PSU stock at Rs 50: This state-run bank is likely to deliver 30% return; here’s why

As Government of India is reported to appoints Goldman Sachs as the sole banker for stake sales in four PSU banks (UCO Bank, Central Bank of India, Punjab & Sind Bank, and Indian Overseas Bank) suggest some media reports, select brokerage firms continue to remain positive on another state-run lender Bank of Maharashtra, which is priced around Rs 53-54.

Centrum Broking, which recently met the management of Bank of Maharashtra (BOM) to understand the underlying drivers of its consistent performance and long-term strategy. The bank is clearly positioning itself for sustained outperformance among public sector peers, anchored by a shift in loan mix toward retail, agri and MSME (RAM), which makes up around 60 per cent of its book.

Despite the policy-driven headwinds from cuts, margins have held up well thanks to a disciplined approach to deposit cost management, a consistently strong Best-in-Class CASA ratio (above 50 per cent). The retail portfolio continues to shine, driven majorly by a home-loan led book, government-salaried customers, and low delinquencies in cross-sold vehicle loans, said Centrum.

“Management is building for the future with focused geographic expansion beyond Maharashtra, a digital lending portfolio, co-lending partnerships, and a pipeline of branch additions, With capital buffers intact, BOM’s execution discipline and multi-pronged strategy offer strong visibility on growth and profitability over the next few year,” it said without rating the stock.

Bank of Maharashtra reported a 23.14 per cent year-on-year (YoY) rise in its consolidated net profit at Rs 1,593.09 crore for three-months ended on June 30, 2025. The state-run lender’s net interest income (NIIs) increased 17.57 per cent YoY to Rs 3,292 crore for the reported period.

HDFC Securities believes that banks’ earnings are likely to rebound during H2FY26 on the back of a pick-up in volumes, deposit repricing, and moderation in credit costs. It has a ‘buy’ rating on Bank of Maharashtra with a target price of Rs 70, making it a preferred pick in the mid-sized banks.

“BOMH reported a healthy set of Q1FY26 earnings on the back of steady margins. BOMH has a superior deposit franchise, stemming from sticky and sizable state and public account balances, reflected in a best-in-class mix of CA balances, translating into lower cost of funds, and a superior margin profile. We expect BOMH to sustain its high growth and healthy earnings trajectory,” it said post its Q1 earnings.
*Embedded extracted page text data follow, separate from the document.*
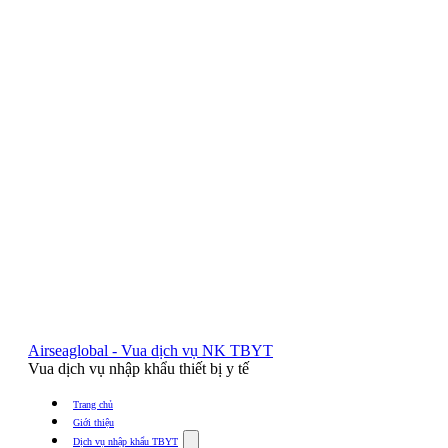
Airseaglobal - Vua dịch vụ NK TBYT
Vua dịch vụ nhập khẩu thiết bị y tế
Trang chủ
Giới thiệu
Show
Dịch vụ nhập khẩu TBYT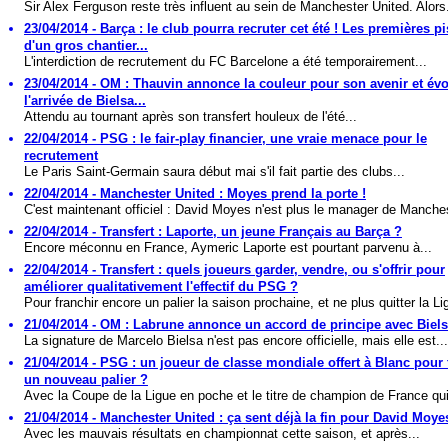
Sir Alex Ferguson reste très influent au sein de Manchester United. Alors.
23/04/2014 - Barça : le club pourra recruter cet été ! Les premières pi
d'un gros chantier...
L'interdiction de recrutement du FC Barcelone a été temporairement...
23/04/2014 - OM : Thauvin annonce la couleur pour son avenir et év
l'arrivée de Bielsa...
Attendu au tournant après son transfert houleux de l'été...
22/04/2014 - PSG : le fair-play financier, une vraie menace pour le
recrutement
Le Paris Saint-Germain saura début mai s'il fait partie des clubs...
22/04/2014 - Manchester United : Moyes prend la porte !
C'est maintenant officiel : David Moyes n'est plus le manager de Manches
22/04/2014 - Transfert : Laporte, un jeune Français au Barça ?
Encore méconnu en France, Aymeric Laporte est pourtant parvenu à...
22/04/2014 - Transfert : quels joueurs garder, vendre, ou s'offrir pour
améliorer qualitativement l'effectif du PSG ?
Pour franchir encore un palier la saison prochaine, et ne plus quitter la Li
21/04/2014 - OM : Labrune annonce un accord de principe avec Biels
La signature de Marcelo Bielsa n'est pas encore officielle, mais elle est...
21/04/2014 - PSG : un joueur de classe mondiale offert à Blanc pour 
un nouveau palier ?
Avec la Coupe de la Ligue en poche et le titre de champion de France qui 
21/04/2014 - Manchester United : ça sent déjà la fin pour David Moyes
Avec les mauvais résultats en championnat cette saison, et après...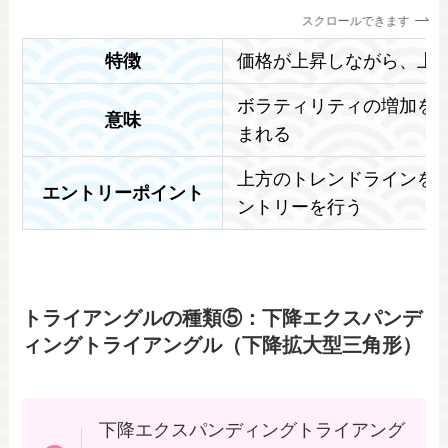
スクロールできます
特徴
価格が上昇しながら、上
ボラティリティの増加を
意味
まれる
上方のトレンドラインを
エントリーポイント
ントリーを行う
トライアングルの種類⑤：下降エクスパンデ
ィングトライアングル（下降拡大型三角形）
下降エクスパンディングトライアング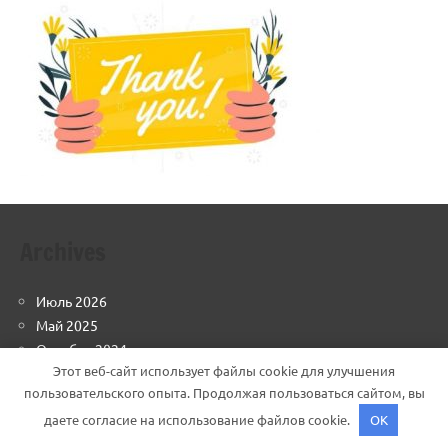
Archives
Июль 2026
Май 2025
Октябрь 2024
Этот веб-сайт использует файлы cookie для улучшения
Сентябрь 2024
пользовательского опыта. Продолжая пользоваться сайтом, вы
Август 2024
даете согласие на использование файлов cookie.
OK
Июль 2024
Май 2024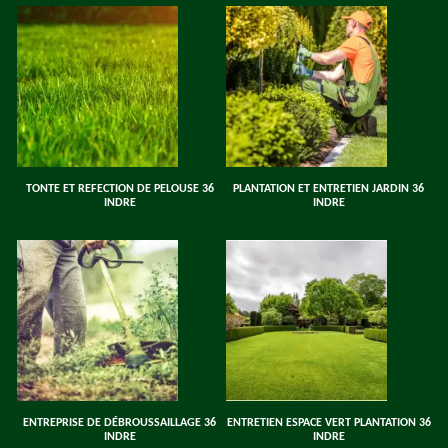
TONTE ET REFECTION DE PELOUSE 36
PLANTATION ET ENTRETIEN JARDIN 36
INDRE
INDRE
ENTREPRISE DE DÉBROUSSAILLAGE 36
ENTRETIEN ESPACE VERT PLANTATION 36
INDRE
INDRE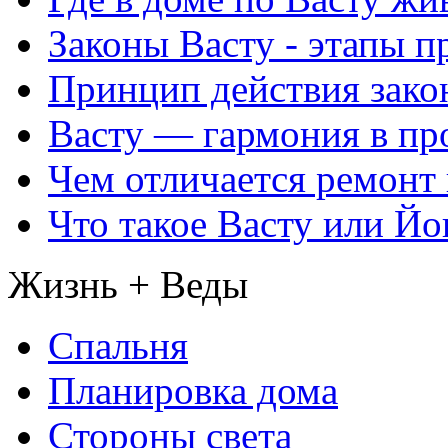
Законы Васту - этапы п
Принцип действия закон
Васту — гармония в пр
Чем отличается ремонт 
Что такое Васту или Йо
Жизнь + Веды
Спальня
Планировка дома
Стороны света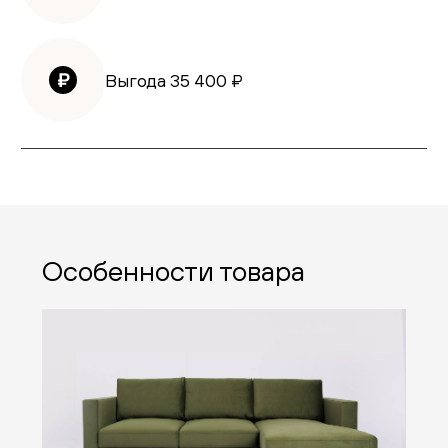
Выгода
35 400
₽
Особенности товара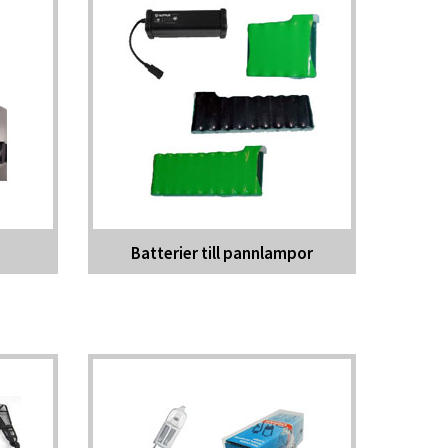
Batterier till pannlampor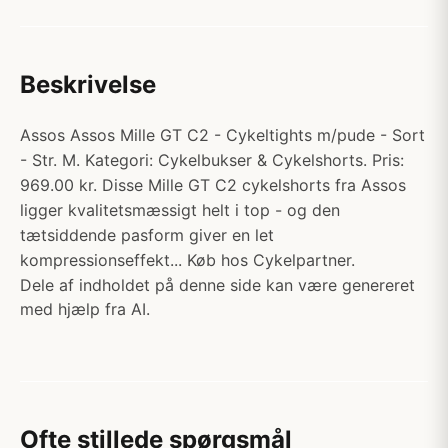
Beskrivelse
Assos Assos Mille GT C2 - Cykeltights m/pude - Sort
- Str. M. Kategori: Cykelbukser & Cykelshorts. Pris:
969.00 kr. Disse Mille GT C2 cykelshorts fra Assos
ligger kvalitetsmæssigt helt i top - og den
tætsiddende pasform giver en let
kompressionseffekt... Køb hos Cykelpartner.
Dele af indholdet på denne side kan være genereret
med hjælp fra AI.
Ofte stillede spørgsmål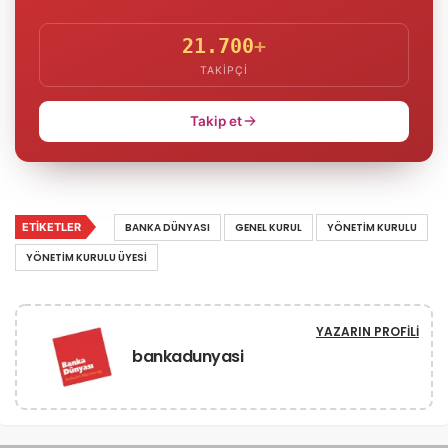
21.700
+
TAKIPÇI
Takip et
ETIKETLER
BANKA DÜNYASI
GENEL KURUL
YÖNETIM KURULU
YÖNETIM KURULU ÜYESI
YAZARIN PROFILI
bankadunyasi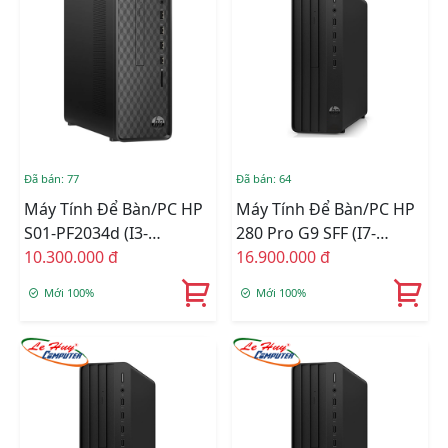
Đã bán: 77
Đã bán: 64
Máy Tính Để Bàn/PC HP
Máy Tính Để Bàn/PC HP
S01-PF2034d (i3-
280 Pro G9 SFF (i7-
12100/8GB RAM/256GB
10.300.000 đ
12700/8GD4/512GSSD/WL/B
16.900.000 đ
SSD/WL+BT/K+M/Win
ĐEN) (72K95PA)
Mới 100%
Mới 100%
11) (6L605PA)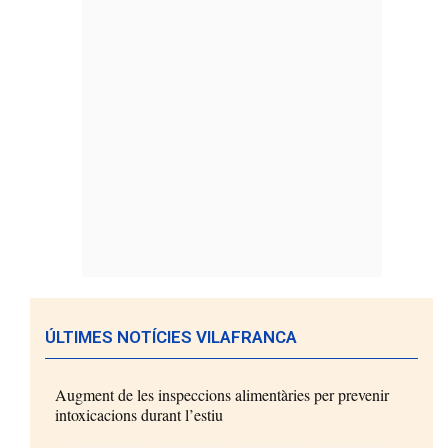
ÚLTIMES NOTÍCIES VILAFRANCA
Augment de les inspeccions alimentàries per prevenir
intoxicacions durant l’estiu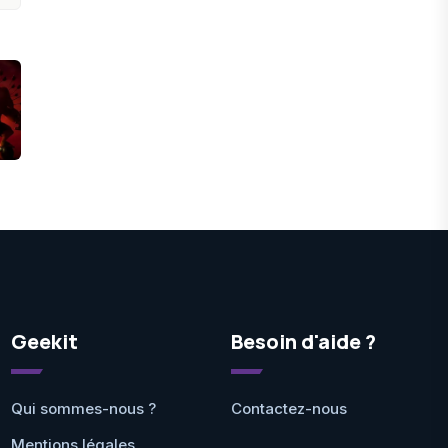
Geekit
Besoin d'aide ?
Qui sommes-nous ?
Contactez-nous
Mentions légales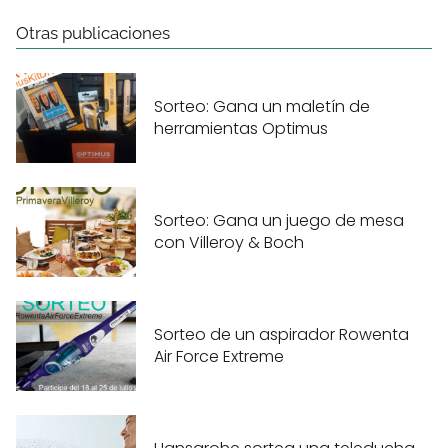
Otras publicaciones
Sorteo: Gana un maletín de
herramientas Optimus
Sorteo: Gana un juego de mesa
con Villeroy & Boch
Sorteo de un aspirador Rowenta
Air Force Extreme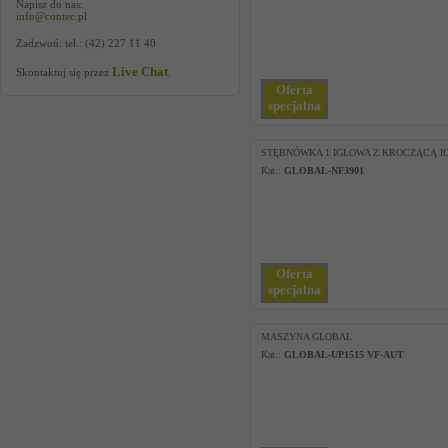
Napisz do nas:
info@contec.pl
Zadzwoń: tel.: (42) 227 11 40
Live Chat
Skontaktuj się przez
.
Oferta
specjalna
STĘBNÓWKA 1 IGŁOWA Z KROCZĄCĄ I
Kat.:
GLOBAL-NF3901
Oferta
specjalna
MASZYNA GLOBAL
Kat.:
GLOBAL-UP1515 VF-AUT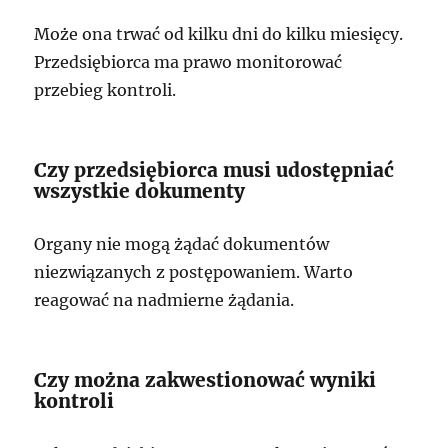
Może ona trwać od kilku dni do kilku miesięcy.
Przedsiębiorca ma prawo monitorować
przebieg kontroli.
Czy przedsiębiorca musi udostępniać
wszystkie dokumenty
Organy nie mogą żądać dokumentów
niezwiązanych z postępowaniem. Warto
reagować na nadmierne żądania.
Czy można zakwestionować wyniki
kontroli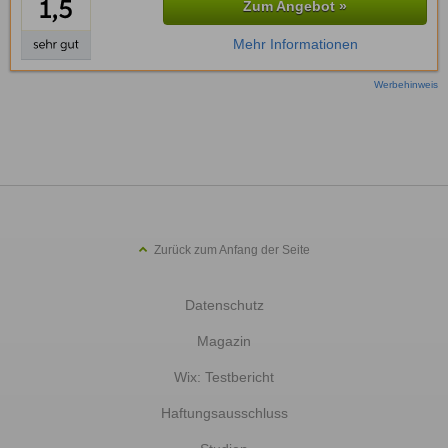
Zum Angebot »
Mehr Informationen
Werbehinweis
Zurück zum Anfang der Seite
Datenschutz
Magazin
Wix: Testbericht
Haftungsausschluss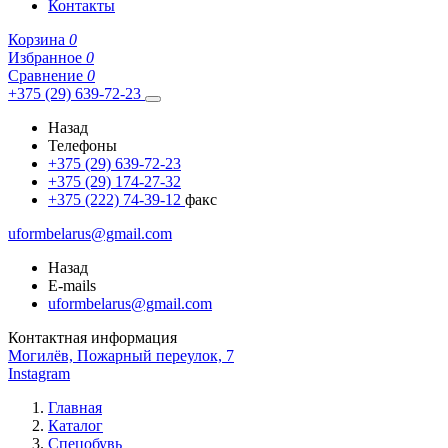
Контакты
Корзина
0
Избранное
0
Сравнение
0
+375 (29) 639-72-23
Назад
Телефоны
+375 (29) 639-72-23
+375 (29) 174-27-32
+375 (222) 74-39-12
факс
uformbelarus@gmail.com
Назад
E-mails
uformbelarus@gmail.com
Контактная информация
Могилёв, Пожарный переулок, 7
Instagram
Главная
Каталог
Спецобувь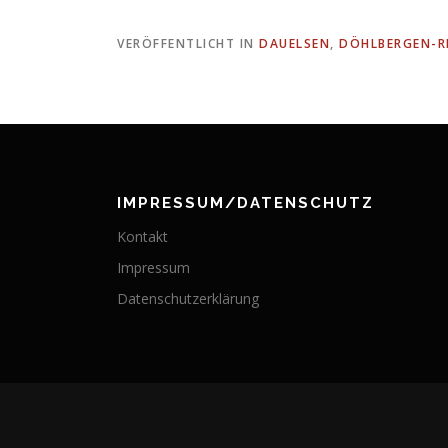
VERÖFFENTLICHT IN
DAUELSEN
,
DÖHLBERGEN-R
IMPRESSUM/DATENSCHUTZ
Kontakt
Impressum
Datenschutzerklärung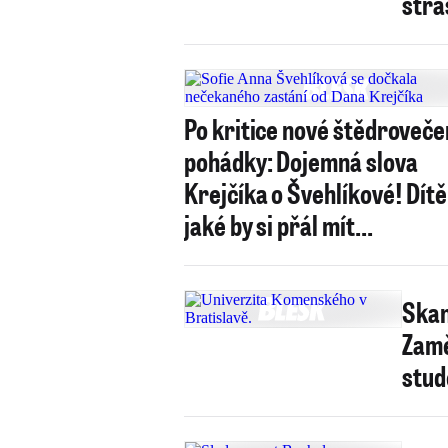
stra
Po kritice nové štědroveče
pohádky: Dojemná slova
Krejčíka o Švehlíkové! Dítě
jaké by si přál mít...
Skan
Zamě
stud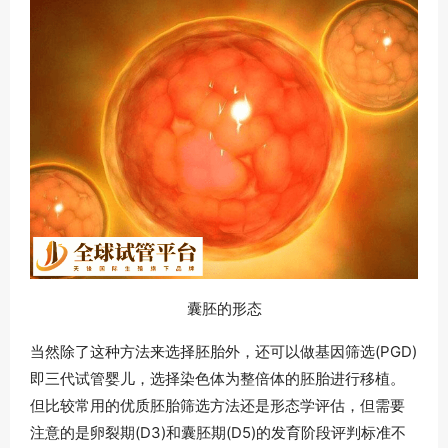
囊胚的形态
当然除了这种方法来选择胚胎外，还可以做基因筛选(PGD)
即三代试管婴儿，选择染色体为整倍体的胚胎进行移植。
但比较常用的优质胚胎筛选方法还是形态学评估，但需要
注意的是卵裂期(D3)和囊胚期(D5)的发育阶段评判标准不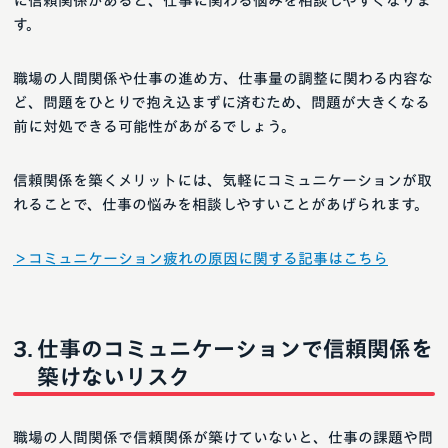
に信頼関係があると、仕事に関わる悩みを相談しやすくなりま
す。
職場の人間関係や仕事の進め方、仕事量の調整に関わる内容な
ど、問題をひとりで抱え込まずに済むため、問題が大きくなる
前に対処できる可能性があがるでしょう。
信頼関係を築くメリットには、気軽にコミュニケーションが取
れることで、仕事の悩みを相談しやすいことがあげられます。
＞コミュニケーション疲れの原因に関する記事はこちら
仕事のコミュニケーションで信頼関係を
築けないリスク
職場の人間関係で信頼関係が築けていないと、仕事の課題や問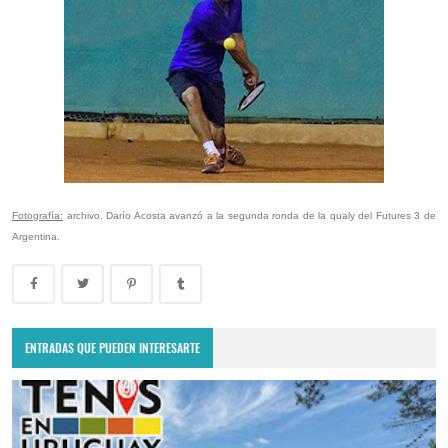
Fotografía:
archivo. Darío Acosta avanzó a la segunda ronda de la qualy del Futures 3 de
Argentina.
ENTRADAS QUE PUEDEN INTERESARTE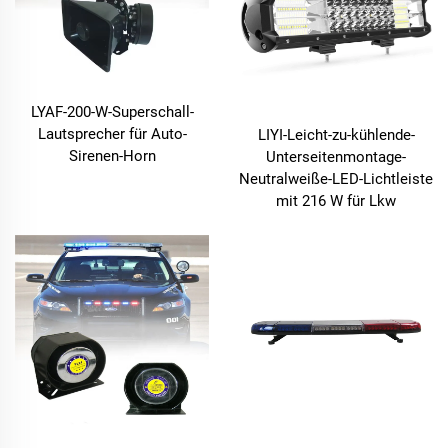
LYAF-200-W-Superschall-
Lautsprecher für Auto-
LIYI-Leicht-zu-kühlende-
Sirenen-Horn
Unterseitenmontage-
Neutralweiße-LED-Lichtleiste
mit 216 W für Lkw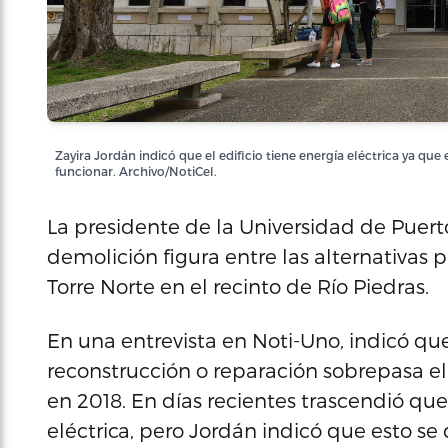
Zayira Jordán indicó que el edificio tiene energía eléctrica ya qu
funcionar. Archivo/NotiCel.
La presidente de la Universidad de Puerto
demolición figura entre las alternativas
Torre Norte en el recinto de Río Piedras.
En una entrevista en Noti-Uno, indicó qu
reconstrucción o reparación sobrepasa el 
en 2018. En días recientes trascendió que 
eléctrica, pero Jordán indicó que esto se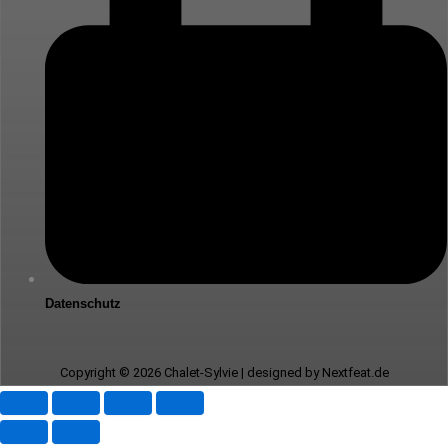
Datenschutz
Copyright © 2026 Chalet-Sylvie | designed by Nextfeat.de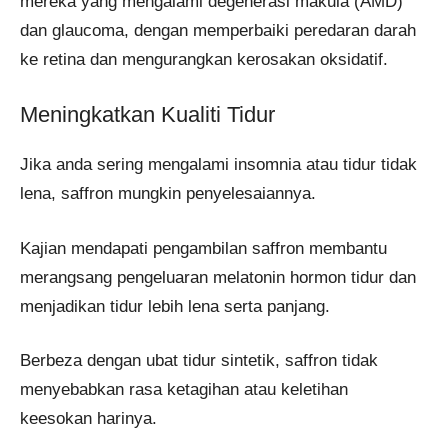
mereka yang mengalami degenerasi makula (AMD)
dan glaucoma, dengan memperbaiki peredaran darah
ke retina dan mengurangkan kerosakan oksidatif.
Meningkatkan Kualiti Tidur
Jika anda sering mengalami insomnia atau tidur tidak
lena, saffron mungkin penyelesaiannya.
Kajian mendapati pengambilan saffron membantu
merangsang pengeluaran melatonin hormon tidur dan
menjadikan tidur lebih lena serta panjang.
Berbeza dengan ubat tidur sintetik, saffron tidak
menyebabkan rasa ketagihan atau keletihan
keesokan harinya.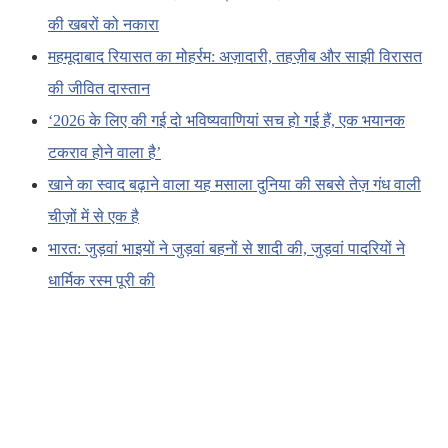
की खबरों को नकारा
महमूदाबाद रियासत का मोहर्रम: अज़ादारी, तहज़ीब और साझी विरासत
की जीवित दास्तान
‘2026 के लिए की गई दो भविष्यवाणियां सच हो गई हैं, एक भयानक
टकराव होने वाला है’
खाने का स्वाद बढ़ाने वाला यह मसाला दुनिया की सबसे तेज़ गंध वाली
चीज़ों में से एक है
भारत: जुड़वां भाइयों ने जुड़वां बहनों से शादी की, जुड़वां पादरियों ने
धार्मिक रस्म पूरी की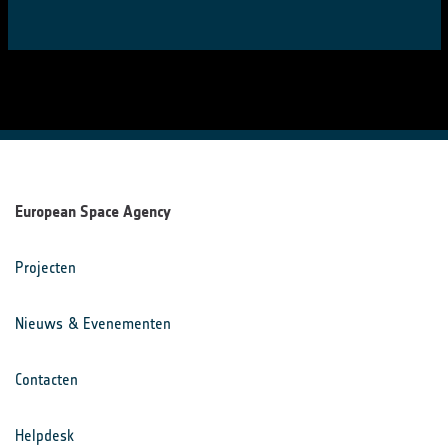
European Space Agency
Projecten
Nieuws & Evenementen
Contacten
Helpdesk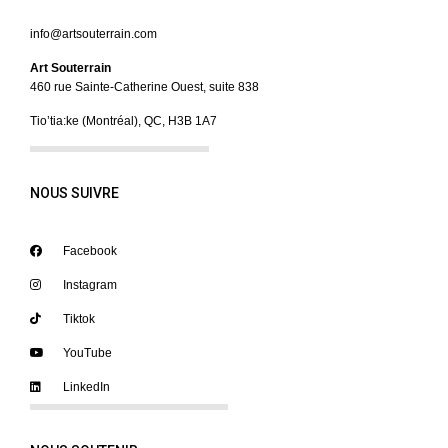
info@artsouterrain.com
Art Souterrain
460 rue Sainte-Catherine Ouest, suite 838
Tio’tia:ke (Montréal), QC, H3B 1A7
NOUS SUIVRE
Facebook
Instagram
Tiktok
YouTube
LinkedIn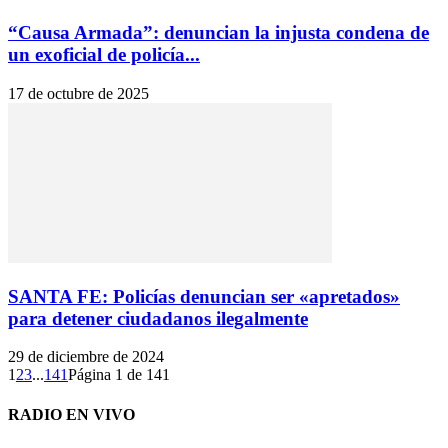
“Causa Armada”: denuncian la injusta condena de
un exoficial de policía...
17 de octubre de 2025
SANTA FE: Policías denuncian ser «apretados»
para detener ciudadanos ilegalmente
29 de diciembre de 2024
1
2
3
...
141
Página 1 de 141
RADIO EN VIVO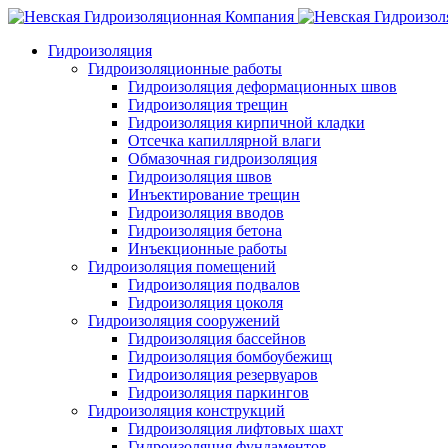
Гидроизоляция
Гидроизоляционные работы
Гидроизоляция деформационных швов
Гидроизоляция трещин
Гидроизоляция кирпичной кладки
Отсечка капиллярной влаги
Обмазочная гидроизоляция
Гидроизоляция швов
Инъектирование трещин
Гидроизоляция вводов
Гидроизоляция бетона
Инъекционные работы
Гидроизоляция помещений
Гидроизоляция подвалов
Гидроизоляция цоколя
Гидроизоляция сооружений
Гидроизоляция бассейнов
Гидроизоляция бомбоубежищ
Гидроизоляция резервуаров
Гидроизоляция паркингов
Гидроизоляция конструкций
Гидроизоляция лифтовых шахт
Гидроизоляция фундаментов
Bank of Maharashtra dropped 2 per cent to Rs 53.31 on Tuesday, against its previous close at Rs 54.35 on Monday. The total marketcap of the lender slipped below Rs 41,000 crore mark. The stock has cracked more than 16 per cent from its 52-week high at Rs 63.60, hit a year ago. The stock touched its 52-week low of Rs 38.11 in April 2025 and has risen 43 per cent since then.

Bank of Maharashtra is emerging as one of the most robust and agile performers in India’s public sector banking space, firing on all cylinders with industry leading metrics across asset quality, CASA ratio, RoA, NIMs, PCR and capital strength. It has been
consistently reporting superlative performance and rewarding its shareholders with handsome dividends timely, said AUM Capital.

“With a P/B of 1.47 times and P/E of 7.11 times make it an attractive investment opportunity. We recommend ‘buy’ on the stock with a target price of Rs 62 at P/B of 1.45 times FY26E book Value of Rs 43 over a period of 12 months,” AUM Capital added in its report, released in May 2025.

As a techno-funda pick, Geojit Investment has a target price of Rs 68 on the stock. Bank of Maharashtra, established in 1935, is one of India’s leading public sector banks, offering a wide range of banking and financial services. The bank plays a vital role in supporting small and medium enterprises (SMEs) and has a significant footprint in rural and semi-urban areas.

Government of India owns 79.60 per cent stake in Bank of Maharashtra, while LIC of India has 7.10 per cent stake in the lender. Mutual funds own less than one per cent stake. More than 9.75 lakh retail investors own nearly 54 crore equity shares, or 7.02 per cent stake, in the company.